Nos distraen con discursos de democracia y geopolítica, pero lo que realmente mueve los hilos es otra cosa.

Catalina la Grande supo que no bastaba con gobernar, que el verdadero poder se tomaba con un golpe certero, sin titubeos. Derrocó a su esposo Pedro III sin mirar atrás, porque entendió que Rusia no podía estar en manos de un líder débil, manipulable, subordinado que rendía la soberanía de su nación en pro de intereses ajenos. En su tiempo, el enemigo era Prusia; hoy, las potencias ya no necesitan generales ni invasiones. El verdadero poder no está en los ejércitos, sino en las estructuras invisibles que manejan el dinero, el crimen y la política como si fueran piezas del mismo juego.

Trump es acaso un Pedro III. Tomemos un caso concreto: la llamada telefónica entre Donald Trump y Volodímir Zelenski en 2019. Se suponía que era un diálogo entre aliados, pero en realidad reveló la lógica oculta del poder. Trump condicionó la ayuda militar a Ucrania—casi 400 millones de dólares—a cambio de información comprometedora sobre su rival político, Joe Biden. No era una cuestión de geopolítica ni de principios democráticos. Era un negocio.

Este escándalo llevó al primer juicio político (impeachment) contra Trump, bajo los cargos de abuso de poder y obstrucción al Congreso, aunque el Senado (de mayoría republicana) lo absolvió en 2020. ¿Aún creen en la transparente justicia congresional?

Ucrania, un país atrapado en una guerra existencial con Rusia, quedó reducido a una ficha en el ajedrez de la política interna estadounidense.

Tareas por hacer:
1. Di si cada afirmación coincide con el texto sobre Catalina la Grande y Trump. Responde sí o no y cita las palabras exactas del texto que lo deciden.
(a) Catalina la Grande derrocó a su esposo Pedro III.
(b) La ayuda militar a Ucrania que Trump condicionó era de casi 400 millones de dólares.
(c) El Senado declaró culpable a Trump en 2020.
2. Según el texto sobre Catalina la Grande y Trump, ¿de qué cargos se acusó a Trump en su primer juicio político?
3. Sigue escribiendo el texto sobre Catalina la Grande y Trump a partir de su última oración.

Material de estudio:
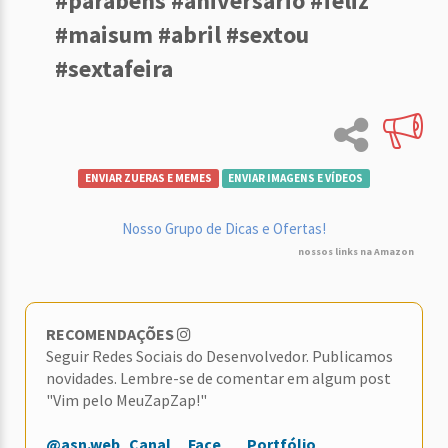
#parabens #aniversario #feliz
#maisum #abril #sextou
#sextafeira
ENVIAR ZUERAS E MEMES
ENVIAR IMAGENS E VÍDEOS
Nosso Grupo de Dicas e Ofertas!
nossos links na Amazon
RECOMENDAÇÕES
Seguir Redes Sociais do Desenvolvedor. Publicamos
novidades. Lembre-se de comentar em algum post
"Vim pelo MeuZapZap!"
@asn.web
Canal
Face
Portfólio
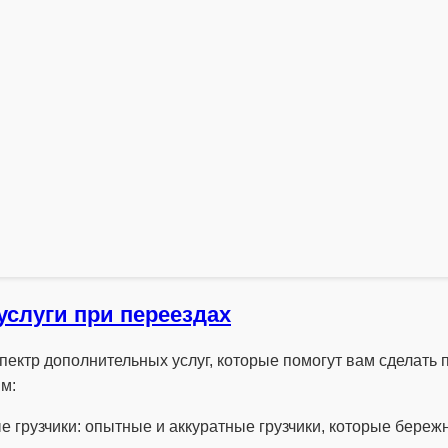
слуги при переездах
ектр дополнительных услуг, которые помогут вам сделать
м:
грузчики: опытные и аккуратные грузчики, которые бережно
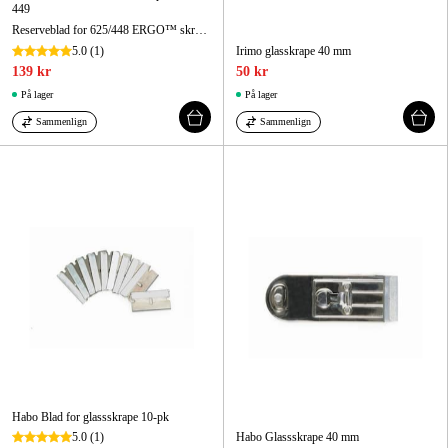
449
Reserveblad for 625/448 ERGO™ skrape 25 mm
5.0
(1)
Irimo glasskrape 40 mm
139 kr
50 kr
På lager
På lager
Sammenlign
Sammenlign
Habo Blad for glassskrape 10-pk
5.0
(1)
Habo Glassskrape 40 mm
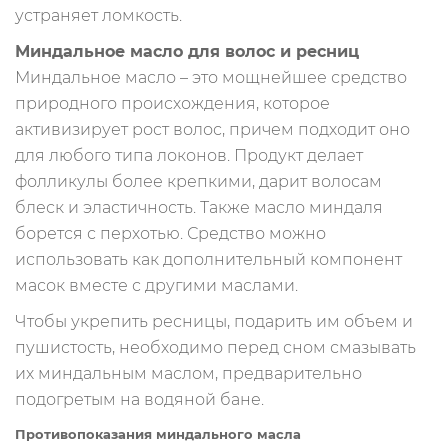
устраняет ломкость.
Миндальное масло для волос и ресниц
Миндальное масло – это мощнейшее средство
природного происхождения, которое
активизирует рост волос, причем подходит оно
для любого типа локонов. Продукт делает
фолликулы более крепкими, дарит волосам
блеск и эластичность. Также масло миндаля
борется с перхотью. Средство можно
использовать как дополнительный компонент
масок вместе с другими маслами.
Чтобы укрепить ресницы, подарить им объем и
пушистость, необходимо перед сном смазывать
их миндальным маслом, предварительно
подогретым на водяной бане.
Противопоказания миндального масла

---

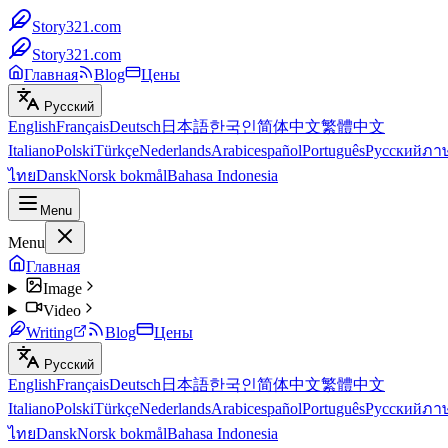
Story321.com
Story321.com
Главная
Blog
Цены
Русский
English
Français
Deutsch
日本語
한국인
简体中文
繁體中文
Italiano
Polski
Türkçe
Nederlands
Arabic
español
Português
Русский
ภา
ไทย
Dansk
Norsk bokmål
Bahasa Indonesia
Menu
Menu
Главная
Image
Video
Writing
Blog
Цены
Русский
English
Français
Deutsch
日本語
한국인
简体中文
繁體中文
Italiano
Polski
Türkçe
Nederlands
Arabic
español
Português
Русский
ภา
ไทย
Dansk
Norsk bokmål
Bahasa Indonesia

---

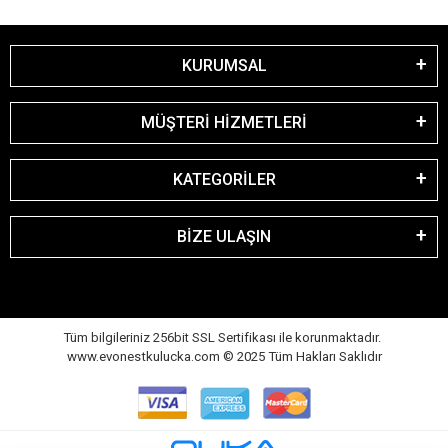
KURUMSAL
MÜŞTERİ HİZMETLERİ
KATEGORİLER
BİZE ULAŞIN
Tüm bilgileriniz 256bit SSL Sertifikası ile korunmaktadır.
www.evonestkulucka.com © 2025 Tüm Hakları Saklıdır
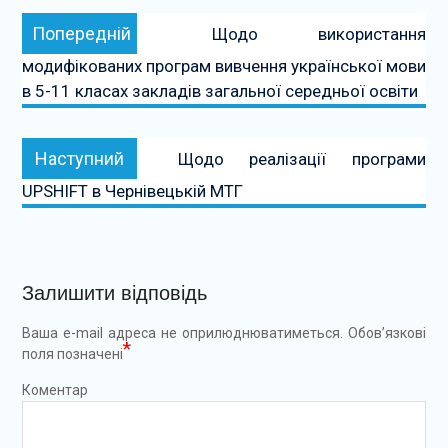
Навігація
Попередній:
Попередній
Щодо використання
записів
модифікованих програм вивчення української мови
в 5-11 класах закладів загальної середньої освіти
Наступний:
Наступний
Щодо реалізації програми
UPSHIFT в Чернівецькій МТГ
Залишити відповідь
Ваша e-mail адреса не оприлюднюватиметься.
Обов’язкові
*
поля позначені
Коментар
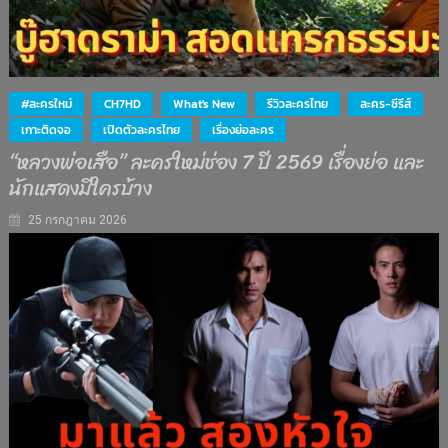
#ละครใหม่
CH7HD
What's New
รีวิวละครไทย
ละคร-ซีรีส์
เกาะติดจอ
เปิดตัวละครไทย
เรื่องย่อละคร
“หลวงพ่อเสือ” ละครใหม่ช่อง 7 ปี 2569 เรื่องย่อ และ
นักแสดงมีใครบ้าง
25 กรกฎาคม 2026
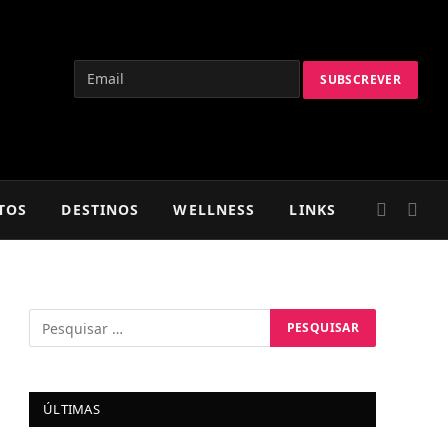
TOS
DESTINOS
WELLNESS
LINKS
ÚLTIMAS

Tus respuestas:
1.
(a) Sí: "Derrocó a su esposo Pedro III sin mirar atrás".
(b) Sí: "Trump condicionó la ayuda militar a Ucrania—casi 400 millones de dólares—".
(c) No: "aunque el Senado (de mayoría republicana) lo absolvió en 2020".

2. De abuso de poder y obstrucción al Congreso.

3.
Este caso no es único. Los grandes conflictos actuales no se libran solo en el campo de batalla, sino en las salas de juntas de los bancos y en los despachos de las corporaciones. Mientras EE.UU. envía miles de millones a Ucrania, las empresas de defensa como Lockheed Martin y Raytheon reportan ganancias récord: en 2023, el gasto militar mundial alcanzó 2,4 billones de dólares, el más alto de la historia. ¿Se trata de ayudar a un país invadido o de alimentar la maquinaria de guerra? ¿Importan las bajas en combate, el dolor de los deudos o el horror sangriento de la guerra? Suena la campana de Wall Street e ilusiona a los nuevos inversionistas en armamentos sofisticados: las acciones de Lockheed Martin subieron en la bolsa más emblemática del mundo, que tampoco ha sido invulnerable al lavado de dinero sucio.

Lo mismo ocurre con China, que no necesita tropas para expandirse. Líder en producción de precursores químicos, su gran estrategia es la colonización económica: ha prestado más de 240.000 millones de dólares a países en desarrollo entre 2000 y 2021, atrapándolos en una red de deuda de la que pocos logran escapar. América Latina ya lo siente: en Ecuador, la deuda con China llevó al país a entregar parte de su producción petrolera a empresas estatales chinas, hipotecando su futuro económico.

Y en Rusia, la guerra contra Ucrania ha sido un negocio para los oligarcas. Mientras los soldados mueren en el frente de batalla, magnates como Yevgueni Prigozhin, líder del grupo Wagner (antes de su misteriosa muerte en 2023), se enriquecieron con contratos estatales y el saqueo de recursos en África, como contraprestación a sus belicosos servicios.

Así que surge la pregunta: ¿siguen existiendo los Estados como los conocemos, o ya son solo franquicias de una mafia global?

No se trata de una conspiración monolítica donde un grupo en las sombras lo controla todo. La realidad es más caótica, pero no menos inquietante. El poder hoy es un ecosistema de intereses entrelazados: políticos que dependen de los financistas, empresas que se nutren de la guerra, economías que prosperan con el narcotráfico y la corrupción, sucesores de sentenciados que se reciclan en grandes corporaciones y cargos públicos. El crimen no está fuera del sistema; en muchos casos, es el sistema.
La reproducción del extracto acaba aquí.